Citizens, both armed and unarmed, successfully intervened in eight active shooter incidents over the last two years, according to a new report from the FBI.
The agency said the “selfless actions” of those who thwarted the attacks “likely saved many lives.” In total, the FBI recorded 943 casualties — 221 deaths and 722 injuries — across 50 mass shootings, including 20 in 2016 and 30 in 2017. All the shooters were male, ranging in age from 14 to 66, according to the report.
“The enhanced threat posed by active shooters and the swiftness with which active shooter incidents unfold support the importance of preparation by law enforcement officers and citizens alike,” the report concludes.
In one instance of citizen-involvement, an armed volunteer firefighter restrained a 14-year-old who opened fire at an elementary school playground in Townville, South Carolina, killing two and injuring three others. In another case, a citizen held an attacker at gunpoint inside a church in Antioch, Tennessee after he killed a person in the parking lot and wounded six others.

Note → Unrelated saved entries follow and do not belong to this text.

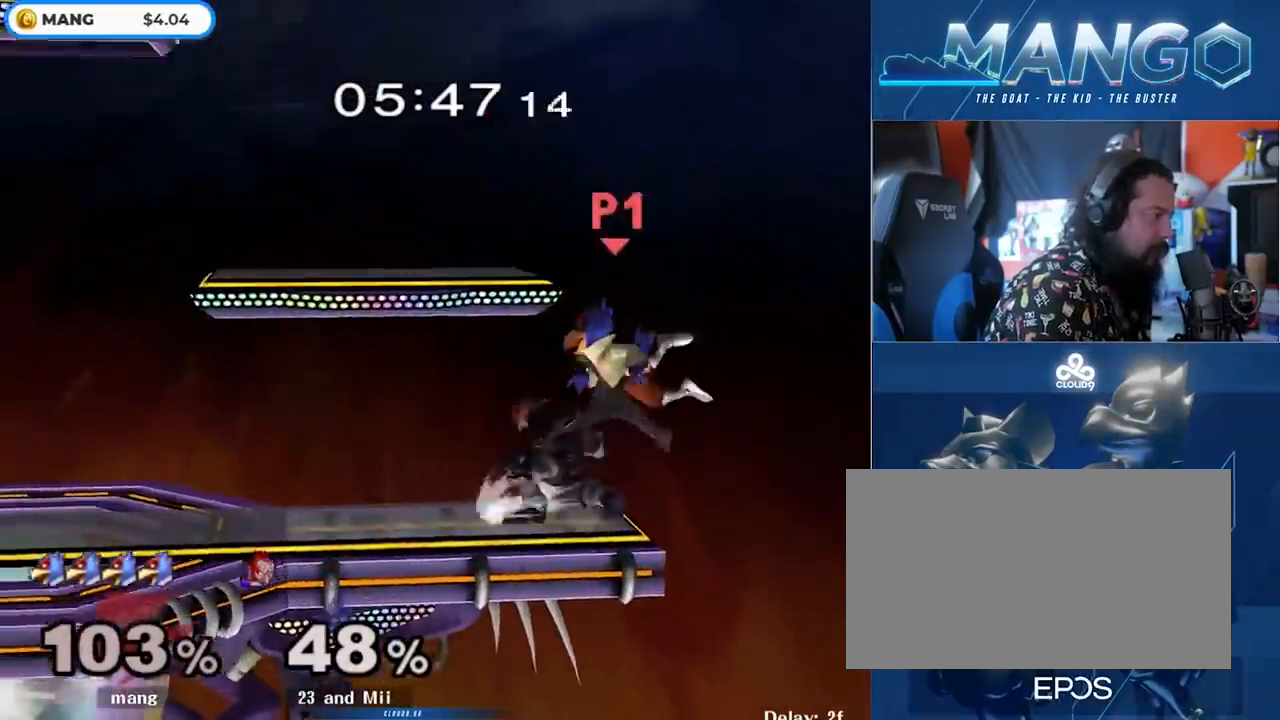
{"buttons": ["Y"], "left_stick": "right", "right_stick": "center", "events": [[67, "L1", "up"], [383, "left_stick", "center"], [450, "Y", "down"], [467, "left_stick", "right"]]}
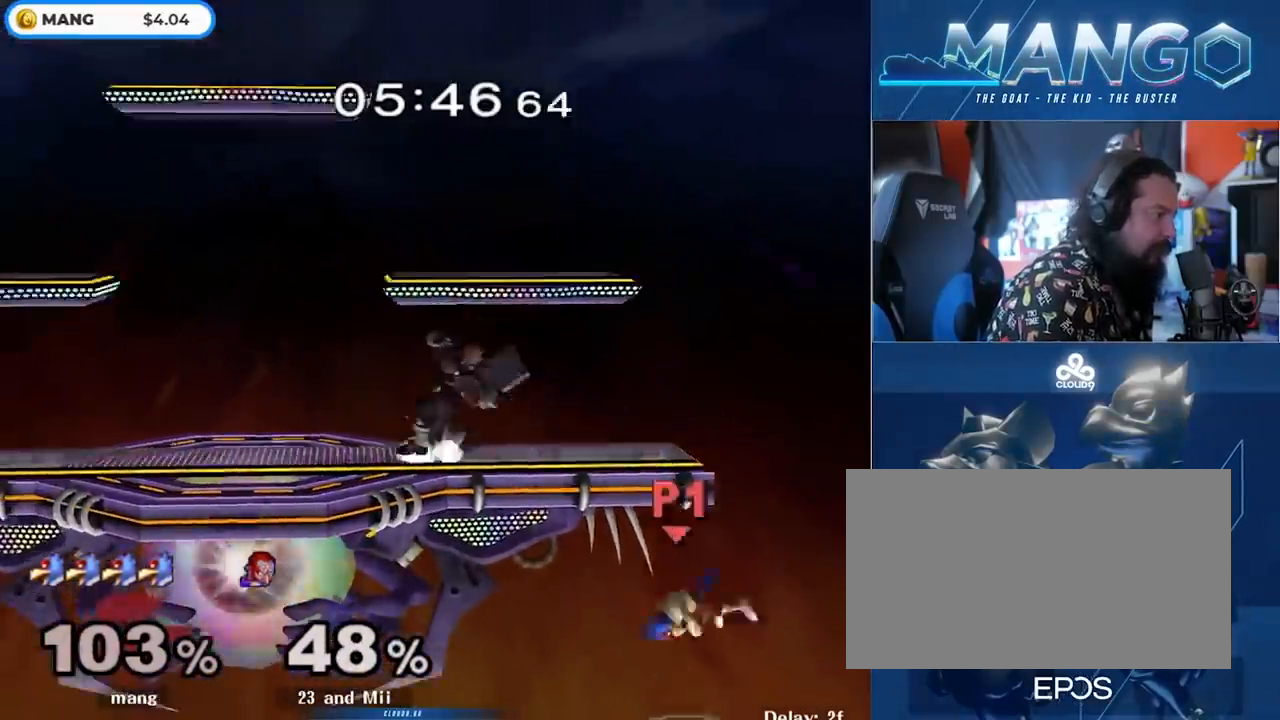
{"buttons": [], "left_stick": "center", "right_stick": "center", "events": [[133, "left_stick", "up-left"], [233, "Y", "up"], [367, "left_stick", "center"]]}
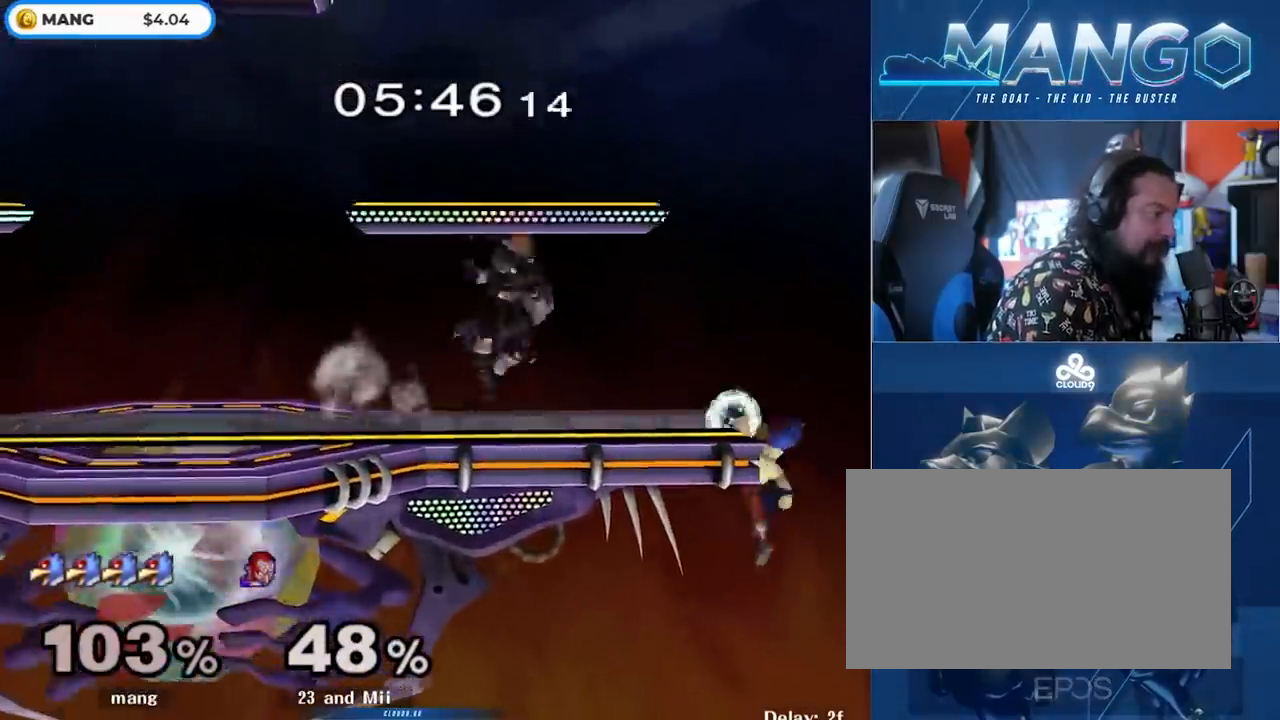
{"buttons": ["B", "Y"], "left_stick": "up-left", "right_stick": "center", "events": [[83, "left_stick", "down"], [150, "Y", "down"], [183, "left_stick", "center"], [200, "B", "down"], [283, "B", "up"], [300, "left_stick", "up-left"], [350, "B", "down"], [450, "B", "up"], [500, "B", "down"]]}
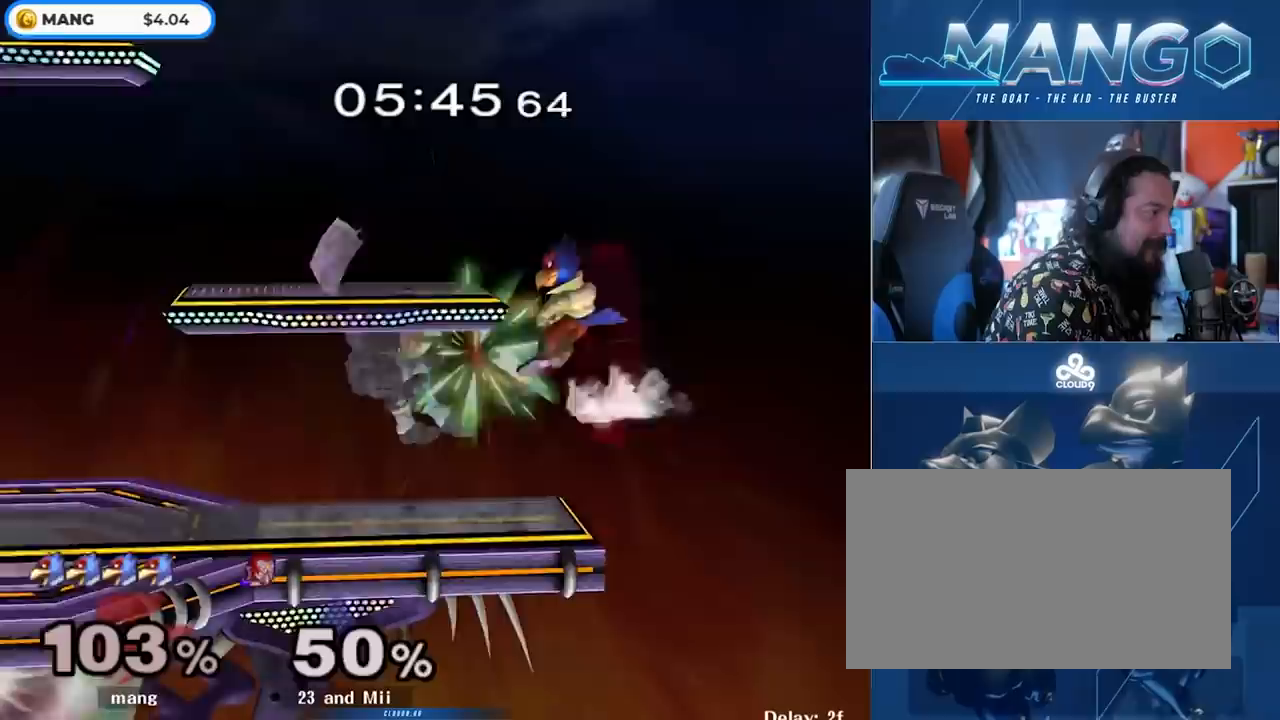
{"buttons": ["B"], "left_stick": "down", "right_stick": "center", "events": [[100, "left_stick", "down-left"], [117, "B", "up"], [217, "Y", "up"], [217, "left_stick", "left"], [417, "left_stick", "down"], [467, "B", "down"]]}
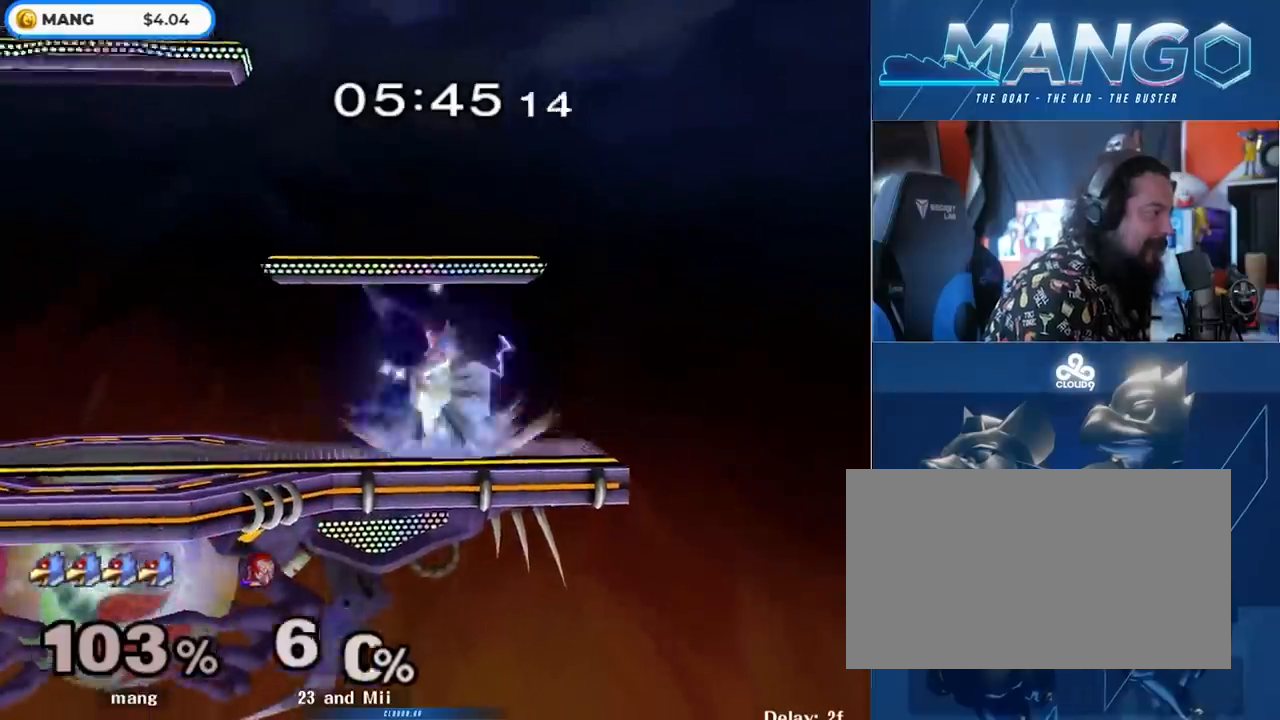
{"buttons": ["Y"], "left_stick": "left", "right_stick": "center", "events": [[33, "B", "up"], [100, "Y", "down"], [133, "Y", "up"], [133, "left_stick", "left"], [367, "Y", "down"]]}
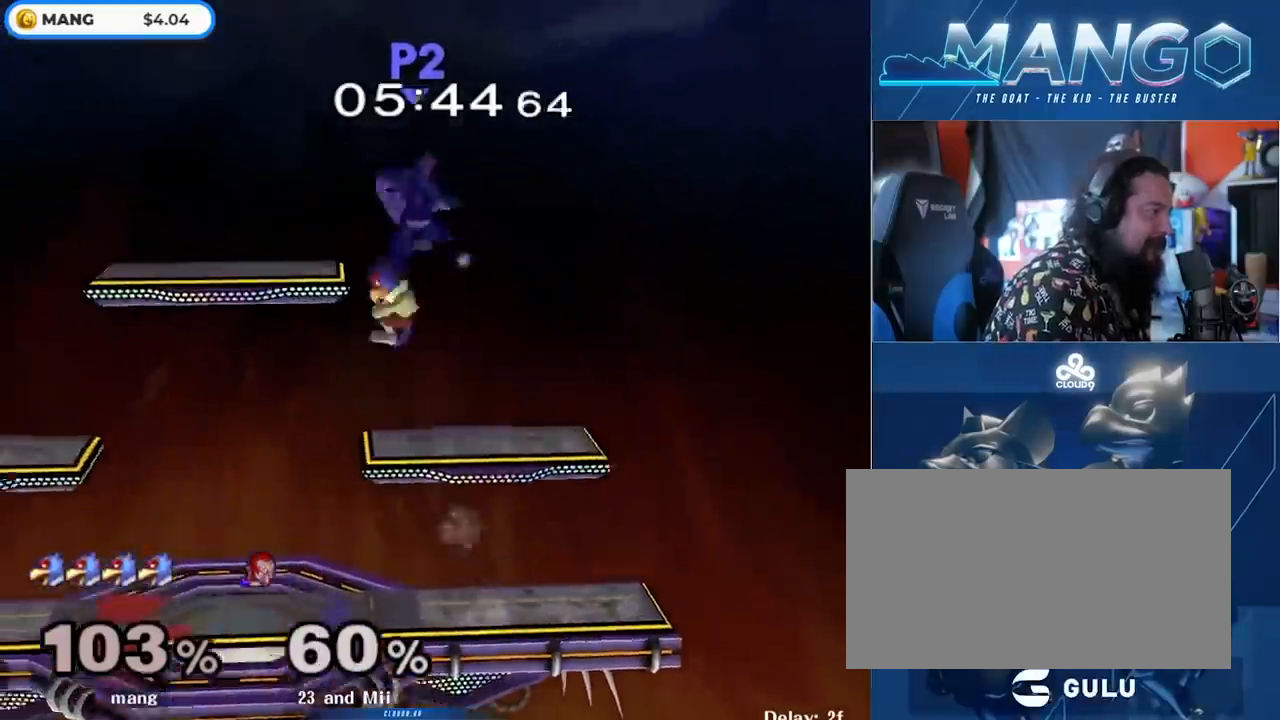
{"buttons": [], "left_stick": "up", "right_stick": "center", "events": [[117, "Y", "up"], [133, "left_stick", "down"], [200, "L1", "down"], [300, "L1", "up"], [383, "left_stick", "up"]]}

Arguably the most high-profile case, however, came in November when an armed neighbor sprang into action after hearing gunshots across the street at the First Baptist Church in Sutherland Springs, Texas. Stephen Willeford would make headlines for shooting the gunman twice as he stood outside the church, stopping the attack that left 26 dead and 20 wounded.
The National Rifle Association hailed Willeford as the public face of its nearly six million members at the group’s annual meeting in Dallas last week.
“He had an AR-15, but so did I,” Willeford told the crowd gathered at Friday’s forum. “I’m not the bravest man in the world or anything, but I was there and I could do something. And I had to do something.”